3. - Éventuellement modifié pour tenir compte des résultats de
l’enquête, le plan est arrêté par le préfet.
4. - pour les agglomérations de plus de 250 000 habitants, les plans de
protection de l’atmosphère prévus par le présent titre sont arrêtés dans
un délai de dix-huit mois à compter de la date d’entrée en vigueur de la présente
loi. Pour les zones dans lesquelles est constaté un dépassement des valeurs
limites, ils sont arrêtés dans un délai de dix-huit mois à compter de la
date à laquelle ce dépassement a été constaté.

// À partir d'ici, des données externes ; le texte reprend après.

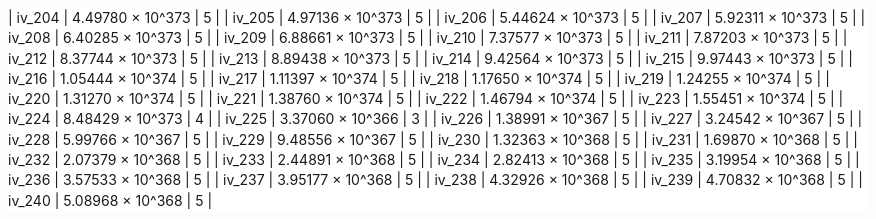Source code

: | iv_204 | 4.49780 × 10^373 | 5 |
| iv_205 | 4.97136 × 10^373 | 5 |
| iv_206 | 5.44624 × 10^373 | 5 |
| iv_207 | 5.92311 × 10^373 | 5 |
| iv_208 | 6.40285 × 10^373 | 5 |
| iv_209 | 6.88661 × 10^373 | 5 |
| iv_210 | 7.37577 × 10^373 | 5 |
| iv_211 | 7.87203 × 10^373 | 5 |
| iv_212 | 8.37744 × 10^373 | 5 |
| iv_213 | 8.89438 × 10^373 | 5 |
| iv_214 | 9.42564 × 10^373 | 5 |
| iv_215 | 9.97443 × 10^373 | 5 |
| iv_216 | 1.05444 × 10^374 | 5 |
| iv_217 | 1.11397 × 10^374 | 5 |
| iv_218 | 1.17650 × 10^374 | 5 |
| iv_219 | 1.24255 × 10^374 | 5 |
| iv_220 | 1.31270 × 10^374 | 5 |
| iv_221 | 1.38760 × 10^374 | 5 |
| iv_222 | 1.46794 × 10^374 | 5 |
| iv_223 | 1.55451 × 10^374 | 5 |
| iv_224 | 8.48429 × 10^373 | 4 |
| iv_225 | 3.37060 × 10^366 | 3 |
| iv_226 | 1.38991 × 10^367 | 5 |
| iv_227 | 3.24542 × 10^367 | 5 |
| iv_228 | 5.99766 × 10^367 | 5 |
| iv_229 | 9.48556 × 10^367 | 5 |
| iv_230 | 1.32363 × 10^368 | 5 |
| iv_231 | 1.69870 × 10^368 | 5 |
| iv_232 | 2.07379 × 10^368 | 5 |
| iv_233 | 2.44891 × 10^368 | 5 |
| iv_234 | 2.82413 × 10^368 | 5 |
| iv_235 | 3.19954 × 10^368 | 5 |
| iv_236 | 3.57533 × 10^368 | 5 |
| iv_237 | 3.95177 × 10^368 | 5 |
| iv_238 | 4.32926 × 10^368 | 5 |
| iv_239 | 4.70832 × 10^368 | 5 |
| iv_240 | 5.08968 × 10^368 | 5 |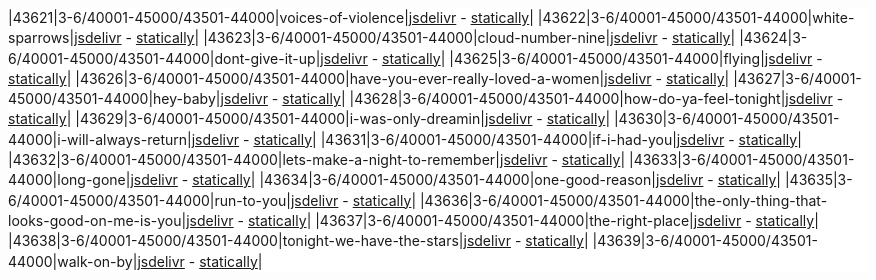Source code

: |43621|3-6/40001-45000/43501-44000|voices-of-violence|[jsdelivr](https://cdn.jsdelivr.net/gh/dbchord/webp-old-c-600x600_3-6/40001-45000/43501-44000/voices-of-violence.webp) - [statically](https://cdn.statically.io/gh/dbchord/webp-old-c-600x600_3-6/img/40001-45000/43501-44000/voices-of-violence.webp)|
|43622|3-6/40001-45000/43501-44000|white-sparrows|[jsdelivr](https://cdn.jsdelivr.net/gh/dbchord/webp-old-c-600x600_3-6/40001-45000/43501-44000/white-sparrows.webp) - [statically](https://cdn.statically.io/gh/dbchord/webp-old-c-600x600_3-6/img/40001-45000/43501-44000/white-sparrows.webp)|
|43623|3-6/40001-45000/43501-44000|cloud-number-nine|[jsdelivr](https://cdn.jsdelivr.net/gh/dbchord/webp-old-c-600x600_3-6/40001-45000/43501-44000/cloud-number-nine.webp) - [statically](https://cdn.statically.io/gh/dbchord/webp-old-c-600x600_3-6/img/40001-45000/43501-44000/cloud-number-nine.webp)|
|43624|3-6/40001-45000/43501-44000|dont-give-it-up|[jsdelivr](https://cdn.jsdelivr.net/gh/dbchord/webp-old-c-600x600_3-6/40001-45000/43501-44000/dont-give-it-up.webp) - [statically](https://cdn.statically.io/gh/dbchord/webp-old-c-600x600_3-6/img/40001-45000/43501-44000/dont-give-it-up.webp)|
|43625|3-6/40001-45000/43501-44000|flying|[jsdelivr](https://cdn.jsdelivr.net/gh/dbchord/webp-old-c-600x600_3-6/40001-45000/43501-44000/flying.webp) - [statically](https://cdn.statically.io/gh/dbchord/webp-old-c-600x600_3-6/img/40001-45000/43501-44000/flying.webp)|
|43626|3-6/40001-45000/43501-44000|have-you-ever-really-loved-a-women|[jsdelivr](https://cdn.jsdelivr.net/gh/dbchord/webp-old-c-600x600_3-6/40001-45000/43501-44000/have-you-ever-really-loved-a-women.webp) - [statically](https://cdn.statically.io/gh/dbchord/webp-old-c-600x600_3-6/img/40001-45000/43501-44000/have-you-ever-really-loved-a-women.webp)|
|43627|3-6/40001-45000/43501-44000|hey-baby|[jsdelivr](https://cdn.jsdelivr.net/gh/dbchord/webp-old-c-600x600_3-6/40001-45000/43501-44000/hey-baby.webp) - [statically](https://cdn.statically.io/gh/dbchord/webp-old-c-600x600_3-6/img/40001-45000/43501-44000/hey-baby.webp)|
|43628|3-6/40001-45000/43501-44000|how-do-ya-feel-tonight|[jsdelivr](https://cdn.jsdelivr.net/gh/dbchord/webp-old-c-600x600_3-6/40001-45000/43501-44000/how-do-ya-feel-tonight.webp) - [statically](https://cdn.statically.io/gh/dbchord/webp-old-c-600x600_3-6/img/40001-45000/43501-44000/how-do-ya-feel-tonight.webp)|
|43629|3-6/40001-45000/43501-44000|i-was-only-dreamin|[jsdelivr](https://cdn.jsdelivr.net/gh/dbchord/webp-old-c-600x600_3-6/40001-45000/43501-44000/i-was-only-dreamin.webp) - [statically](https://cdn.statically.io/gh/dbchord/webp-old-c-600x600_3-6/img/40001-45000/43501-44000/i-was-only-dreamin.webp)|
|43630|3-6/40001-45000/43501-44000|i-will-always-return|[jsdelivr](https://cdn.jsdelivr.net/gh/dbchord/webp-old-c-600x600_3-6/40001-45000/43501-44000/i-will-always-return.webp) - [statically](https://cdn.statically.io/gh/dbchord/webp-old-c-600x600_3-6/img/40001-45000/43501-44000/i-will-always-return.webp)|
|43631|3-6/40001-45000/43501-44000|if-i-had-you|[jsdelivr](https://cdn.jsdelivr.net/gh/dbchord/webp-old-c-600x600_3-6/40001-45000/43501-44000/if-i-had-you.webp) - [statically](https://cdn.statically.io/gh/dbchord/webp-old-c-600x600_3-6/img/40001-45000/43501-44000/if-i-had-you.webp)|
|43632|3-6/40001-45000/43501-44000|lets-make-a-night-to-remember|[jsdelivr](https://cdn.jsdelivr.net/gh/dbchord/webp-old-c-600x600_3-6/40001-45000/43501-44000/lets-make-a-night-to-remember.webp) - [statically](https://cdn.statically.io/gh/dbchord/webp-old-c-600x600_3-6/img/40001-45000/43501-44000/lets-make-a-night-to-remember.webp)|
|43633|3-6/40001-45000/43501-44000|long-gone|[jsdelivr](https://cdn.jsdelivr.net/gh/dbchord/webp-old-c-600x600_3-6/40001-45000/43501-44000/long-gone.webp) - [statically](https://cdn.statically.io/gh/dbchord/webp-old-c-600x600_3-6/img/40001-45000/43501-44000/long-gone.webp)|
|43634|3-6/40001-45000/43501-44000|one-good-reason|[jsdelivr](https://cdn.jsdelivr.net/gh/dbchord/webp-old-c-600x600_3-6/40001-45000/43501-44000/one-good-reason.webp) - [statically](https://cdn.statically.io/gh/dbchord/webp-old-c-600x600_3-6/img/40001-45000/43501-44000/one-good-reason.webp)|
|43635|3-6/40001-45000/43501-44000|run-to-you|[jsdelivr](https://cdn.jsdelivr.net/gh/dbchord/webp-old-c-600x600_3-6/40001-45000/43501-44000/run-to-you.webp) - [statically](https://cdn.statically.io/gh/dbchord/webp-old-c-600x600_3-6/img/40001-45000/43501-44000/run-to-you.webp)|
|43636|3-6/40001-45000/43501-44000|the-only-thing-that-looks-good-on-me-is-you|[jsdelivr](https://cdn.jsdelivr.net/gh/dbchord/webp-old-c-600x600_3-6/40001-45000/43501-44000/the-only-thing-that-looks-good-on-me-is-you.webp) - [statically](https://cdn.statically.io/gh/dbchord/webp-old-c-600x600_3-6/img/40001-45000/43501-44000/the-only-thing-that-looks-good-on-me-is-you.webp)|
|43637|3-6/40001-45000/43501-44000|the-right-place|[jsdelivr](https://cdn.jsdelivr.net/gh/dbchord/webp-old-c-600x600_3-6/40001-45000/43501-44000/the-right-place.webp) - [statically](https://cdn.statically.io/gh/dbchord/webp-old-c-600x600_3-6/img/40001-45000/43501-44000/the-right-place.webp)|
|43638|3-6/40001-45000/43501-44000|tonight-we-have-the-stars|[jsdelivr](https://cdn.jsdelivr.net/gh/dbchord/webp-old-c-600x600_3-6/40001-45000/43501-44000/tonight-we-have-the-stars.webp) - [statically](https://cdn.statically.io/gh/dbchord/webp-old-c-600x600_3-6/img/40001-45000/43501-44000/tonight-we-have-the-stars.webp)|
|43639|3-6/40001-45000/43501-44000|walk-on-by|[jsdelivr](https://cdn.jsdelivr.net/gh/dbchord/webp-old-c-600x600_3-6/40001-45000/43501-44000/walk-on-by.webp) - [statically](https://cdn.statically.io/gh/dbchord/webp-old-c-600x600_3-6/img/40001-45000/43501-44000/walk-on-by.webp)|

5. - Les plans font l’objet d’une évaluation au terme d’une période
de cinq ans et, le cas échéant, sont révisés.
Art. 9.
Le plan de
protection de l’atmosphère a pour objet, dans un délai qu’il fixe, de
ramener à l’intérieur de la zone la concentration en polluants dans
l’atmosphère à un niveau inférieur aux valeurs limites visées à
l’article 3, et de définir les modalités de la procédure d’alerte définie
à l’article 12.
Lorsque des circonstances particulières locales liées à la protection
des intérêts définis aux articles 1er et 2 le justifient, le plan
de protection de l’atmosphère peut renforcer les objectifs de qualité de
l’air mentionnés à l’article 3 et préciser les orientations permettant de
les atteindre. Il peut, également, renforcer les mesures techniques mentionnées
aux articles 21 et 22. Le décret mentionné à l’article 11 précise les
mesures qui peuvent être mises en œuvre pour atteindre les objectifs fixés
par le plan de protection de l’atmosphère, notamment en ce qui concerne les règles
de fonctionnement et d’exploitation de certaines catégories
d’installations, l’usage des carburants ou combustibles, les conditions
d’utilisation des véhicules ou autres objets mobiliers, l’augmentation de
la fréquence des contrôles des émissions des installations des véhicules ou
autres objets mobiliers, et l’élargissement de la gamme des substances contrôlées.
Art. 10.
Pour atteindre les
objectifs définis par le plan de protection de l’atmosphère, les autorités
compétentes en matière de police arrêtent les mesures préventives,
d’application temporaire ou permanente, destinées à réduire les émissions
des sources de pollutions atmosphérique.
Elles sont prises sur le fondement de la loi n° 76-663 du 19 juillet
1976 relative aux installations classées pour la protection de
l’environnement lorsque l’établissement à l’origine de la pollution relève
de cette loi. Dans les autres cas, les autorités mentionnées à l’alinéa précédent
peuvent prononcer la restriction ou la suspension des activités polluantes et
prescrire des limitations à la circulation des véhicules.
Art. 11.
Les modalités
d’application du présent titre sont fixées par décret en Conseil d’État
pris après avis du Conseil supérieur des installations classées et du Conseil
supérieur d’hygiène publique de France.